What you should do: An exact copy of every entry is required, without the pictures.

Data excerpts:

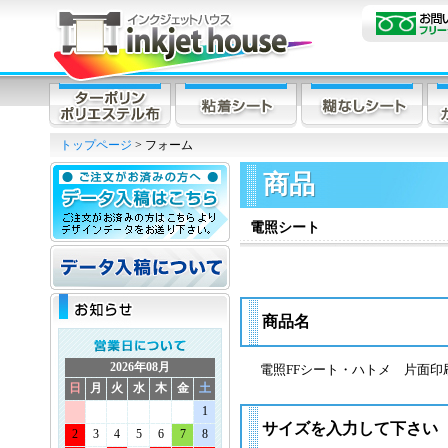
トップページ
> フォーム
商品
電照シート
商品名
2026年08月
電照FFシート・ハトメ 片面
日
月
火
水
木
金
土
1
サイズを入力して下さい
2
3
4
5
6
7
8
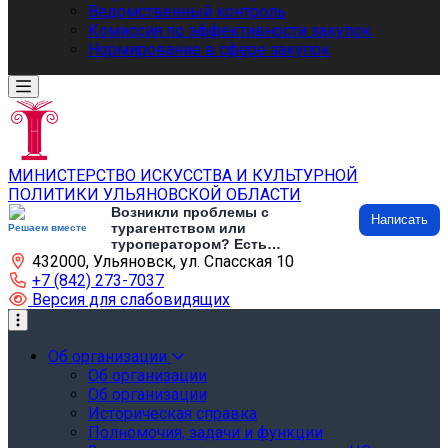
Ведомственный контроль
Комиссия по эффективности закупок
Нормирование в сфере закупок
МИНИСТЕРСТВО ИСКУССТВА И КУЛЬТУРНОЙ
ПОЛИТИКИ УЛЬЯНОВСКОЙ ОБЛАСТИ
Возникли проблемы с
Написать
турагентством или
Решаем вместе
туроператором? Есть
432000, Ульяновск, ул. Спасская 10
предложения по развитию
туризма и туристической
+7 (842) 273-7037
инфраструктуры? Напишите об
Версия для слабовидящих
этом
Об организации
Об организации
Об организации
Историческая справка
Полномочия, задачи и функции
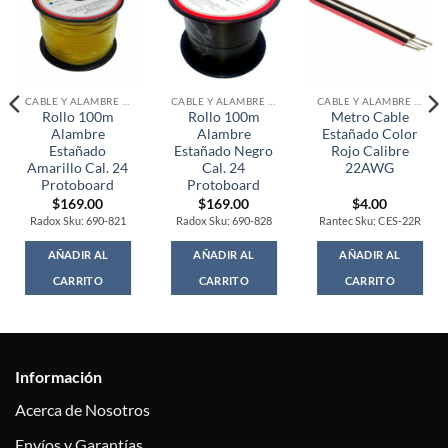
CABLE Y ALAMBRE ESTAÑADO
CABLE Y ALAMBRE ESTAÑADO
CABLE Y ALAMBRE ESTAÑADO
Rollo 100m
Rollo 100m
Metro Cable
Alambre
Alambre
Estañado Color
Estañado
Estañado Negro
Rojo Calibre
Amarillo Cal. 24
Cal. 24
22AWG
Protoboard
Protoboard
$
169.00
$
169.00
$
4.00
Radox Sku: 690-821
Radox Sku: 690-828
Rantec Sku: CES-22R
AÑADIR AL
AÑADIR AL
AÑADIR AL
CARRITO
CARRITO
CARRITO
Información
Acerca de Nosotros
Envíos y Garantías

Solution:
トップページ
> フォーム
商品
電照シート
商品名
2026年08月
電照FFシート・ハトメ 片面
日
月
火
水
木
金
土
1
サイズを入力して下さい
2
3
4
5
6
7
8
Ведомственный контроль
Комиссия по эффективности закупок
Нормирование в сфере закупок
МИНИСТЕРСТВО ИСКУССТВА И КУЛЬТУРНОЙ
ПОЛИТИКИ УЛЬЯНОВСКОЙ ОБЛАСТИ
Возникли проблемы с
Написать
турагентством или
Решаем вместе
туроператором? Есть
432000, Ульяновск, ул. Спасская 10
предложения по развитию
туризма и туристической
+7 (842) 273-7037
инфраструктуры? Напишите об
Версия для слабовидящих
этом
Об организации
Об организации
Об организации
Историческая справка
Полномочия, задачи и функции
CABLE Y ALAMBRE ESTAÑADO
CABLE Y ALAMBRE ESTAÑADO
CABLE Y ALAMBRE ESTAÑADO
Rollo 100m
Rollo 100m
Metro Cable
Alambre
Alambre
Estañado Color
Estañado
Estañado Negro
Rojo Calibre
Amarillo Cal. 24
Cal. 24
22AWG
Protoboard
Protoboard
$
169.00
$
169.00
$
4.00
Radox Sku: 690-821
Radox Sku: 690-828
Rantec Sku: CES-22R
AÑADIR AL
AÑADIR AL
AÑADIR AL
CARRITO
CARRITO
CARRITO
Información
Acerca de Nosotros
Envíos y Garantías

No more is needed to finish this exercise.